La « subvention massive » peut-elle fonctionner ?

Alexandre Delaigue : L’externalisation s’étant d’abord faite à des fins de rentabilités, il peut être pertinent, au départ, d'avoir des subventions comme incitation au retour. C’est l’argument de l’industrie dans l’enfance. Mais le risque c’est que l’industrie dans l’enfance devienne l’industrie Tanguy, qui ne devient jamais autonome et continue d’être nourrie aux subventions. Il faut donc que le dispositif incitatif soit capable d’être contraignant et puisse résister au chantage à l’emploi du type : « je suis une grosse industrie, je fournis beaucoup d’emplois ». Ou alors comme dans le cas du cinéma : en cas de bons résultats, il faut des subventions pour nous féliciter. Et quand ils sont mauvais, il faut des subventions pour éviter la disparition de l’industrie. Il faut réussir à éviter ces canards boiteux incapables de s’en sortir par eux-mêmes.

Mais la vraie question, c’est celle du partage des gains de productivité en Europe. On le voit avec Airbus dont une bonne partie de la chaîne de production est dictée par des décisions politiques. Le partage entre des entreprises européennes ou des Etats européens qui coopèrent via des chaînes de valeurs n’est pas immédiat. Cela va poser des questions et au moins dans un temps provoquer des ralentissements. Par ailleurs, aujourd’hui, il n’y a pas de consensus sur la direction à prendre en Europe. C’est vrai pour de nombreux points, à commencer par la question énergétique. Savoir si on veut produire plus d’énergie ou stabiliser notre consommation n’est déjà pas consensuel, alors savoir ce que serait un système énergétique optimal, n’en parlons pas : pronucléaire ou anti et si on arrête le nucléaire, quoi pour le remplacer, etc. Par exemple, hormis la France, personne ne veut des EPR 2. Même chose pour la filière des véhicules électriques : les pays sont en concurrence et les Etats vont favoriser les entreprises nationales. Donc une réindustrialisation européenne est bien plus facile à dire qu’à faire.

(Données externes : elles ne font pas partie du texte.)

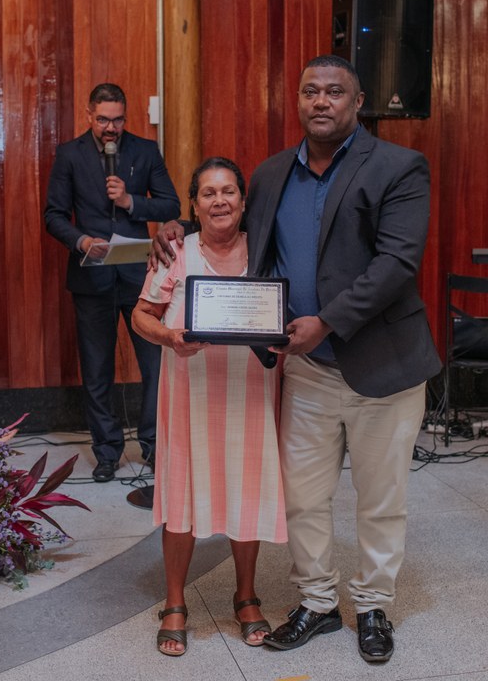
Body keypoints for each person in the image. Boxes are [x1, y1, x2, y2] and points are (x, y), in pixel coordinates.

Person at [150, 56, 442, 663]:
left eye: (335, 91)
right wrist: (174, 226)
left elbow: (397, 263)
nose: (321, 101)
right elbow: (230, 223)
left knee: (379, 498)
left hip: (382, 366)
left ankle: (373, 607)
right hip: (305, 369)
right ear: (299, 101)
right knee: (304, 498)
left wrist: (327, 321)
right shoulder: (272, 173)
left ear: (357, 102)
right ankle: (317, 601)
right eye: (310, 91)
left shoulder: (398, 166)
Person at [131, 157, 287, 657]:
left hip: (251, 390)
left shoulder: (265, 248)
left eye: (228, 191)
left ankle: (246, 597)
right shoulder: (176, 250)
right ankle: (175, 602)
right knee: (182, 493)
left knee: (247, 490)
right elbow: (141, 315)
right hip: (190, 391)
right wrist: (169, 337)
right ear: (194, 205)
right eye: (208, 193)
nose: (219, 201)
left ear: (243, 199)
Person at [44, 83, 180, 483]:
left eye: (118, 120)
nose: (110, 128)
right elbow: (53, 215)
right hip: (91, 276)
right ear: (89, 115)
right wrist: (81, 241)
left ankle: (153, 445)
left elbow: (171, 204)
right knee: (97, 370)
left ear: (126, 117)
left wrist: (130, 201)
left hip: (140, 277)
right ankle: (106, 452)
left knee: (156, 366)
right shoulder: (69, 154)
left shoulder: (145, 150)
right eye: (103, 119)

La planification, c’est très bien quand vous savez où vous allez. Si vous avez un objectif et voulez mobiliser des ressources ensemble, il faut être rationnel et à ce titre, la planification marche sans doute mieux que la coordination par le marché. Mais le problème, c’est que dans de nombreux domaines, nous ne savons pas où nous allons.

Récemment la société Ormelia Web Industrie a débuté la campagne marketing de sa WaouW Box, un data center au format mini pour TPE et PME soutenu par le ministère de l'environnement. Ce projet est-il concrètement viable et à la hauteur de ses promesses ?

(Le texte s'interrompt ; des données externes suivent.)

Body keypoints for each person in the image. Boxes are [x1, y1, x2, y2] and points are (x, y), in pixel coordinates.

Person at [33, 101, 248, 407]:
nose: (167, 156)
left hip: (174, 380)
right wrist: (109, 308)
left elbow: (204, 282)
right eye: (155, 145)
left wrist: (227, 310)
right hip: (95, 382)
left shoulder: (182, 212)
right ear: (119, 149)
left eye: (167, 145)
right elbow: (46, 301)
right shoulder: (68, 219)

Pierre Beyssac : L'offre est très classique, fondée sur des logiciels libres (Wordpress, Joomla, Only Office, etc) et du matériel informatique léger (Raspberry) de bonne réputation, revendus dans une offre assez onéreuse, et promeut la décentralisation de nos données.

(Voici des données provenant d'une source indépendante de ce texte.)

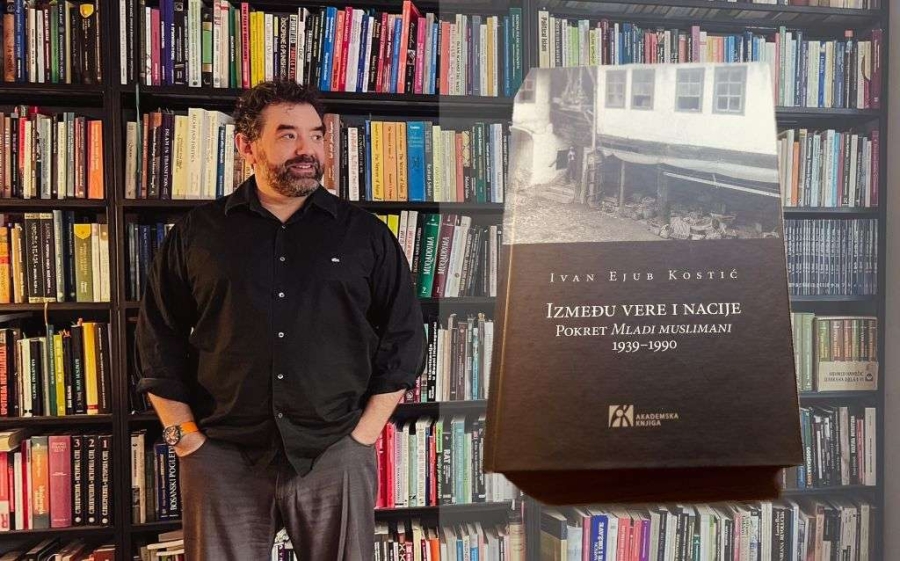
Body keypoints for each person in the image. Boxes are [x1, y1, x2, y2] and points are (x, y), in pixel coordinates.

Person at [134, 80, 426, 560]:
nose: (307, 149)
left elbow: (404, 338)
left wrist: (362, 438)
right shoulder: (196, 235)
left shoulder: (365, 235)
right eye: (288, 135)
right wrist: (185, 440)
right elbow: (157, 341)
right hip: (222, 456)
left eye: (316, 135)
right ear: (247, 146)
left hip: (335, 452)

La nouveauté de cette box est surtout dans son marketing, qui surfe sur la vague verte. Elle promet une empreinte environnementale réduite par rapport aux centres de données centralisés classiques, avec des affirmations aussi audacieuses que douteuses : son impact serait 4000 fois moindre que de l'hébergement classique. Les chiffres réels ne semblent pas du tout cohérents avec cette promesse.

Si la décentralisation de notre informatique est une mesure souhaitable et saine pour réduire l'influence des gros acteurs, elle peut avoir un coût environnemental par perte des effets d'échelle et de mutualisation que permettent les centres de données. Il est donc difficile de la proner sous couvert de protection environnementale sans fournir d'élément sérieux pour l'étayer.

L'équilibre du projet semble délicat : le site web laisse entendre, sans l'affirmer clairement, qu'il est en partie subventionné par les pouvoirs publics et la région. Il fait également miroiter aux PME qui s'en serviraient des aides publiques des régions pour payer la facture. Ces aides financières, qui visent à favoriser la transition numérique des PME/TPE, ne sont cependant pas du tout liées à ce produit particulier.

Il est difficile de préjuger de la viabilité du projet, tout dépend du succès qu'il rencontrera.

D'autres projets comme celui de la WaouW Box qui sont subventionnés par l’État ne sont pas viables et ne répondent pas aux problématiques pour lesquelles ils sont subventionnés, pouvez-vous nous citer (et détailler) des exemples actuels et passés de projets comme celui la ?

Pierre Beyssac : On peut citer par exemple il y a quelques années, dans l'initiative French Tech, l'exemple du "slip français antiondes", fondé sur la peur des ondes électromagnétiques, une peur qui ne s'appuie sur aucun élément scientifique. Là aussi la nouveauté était purement marketing, sur une technologie dont l'utilité réelle n'était pas du tout prouvée.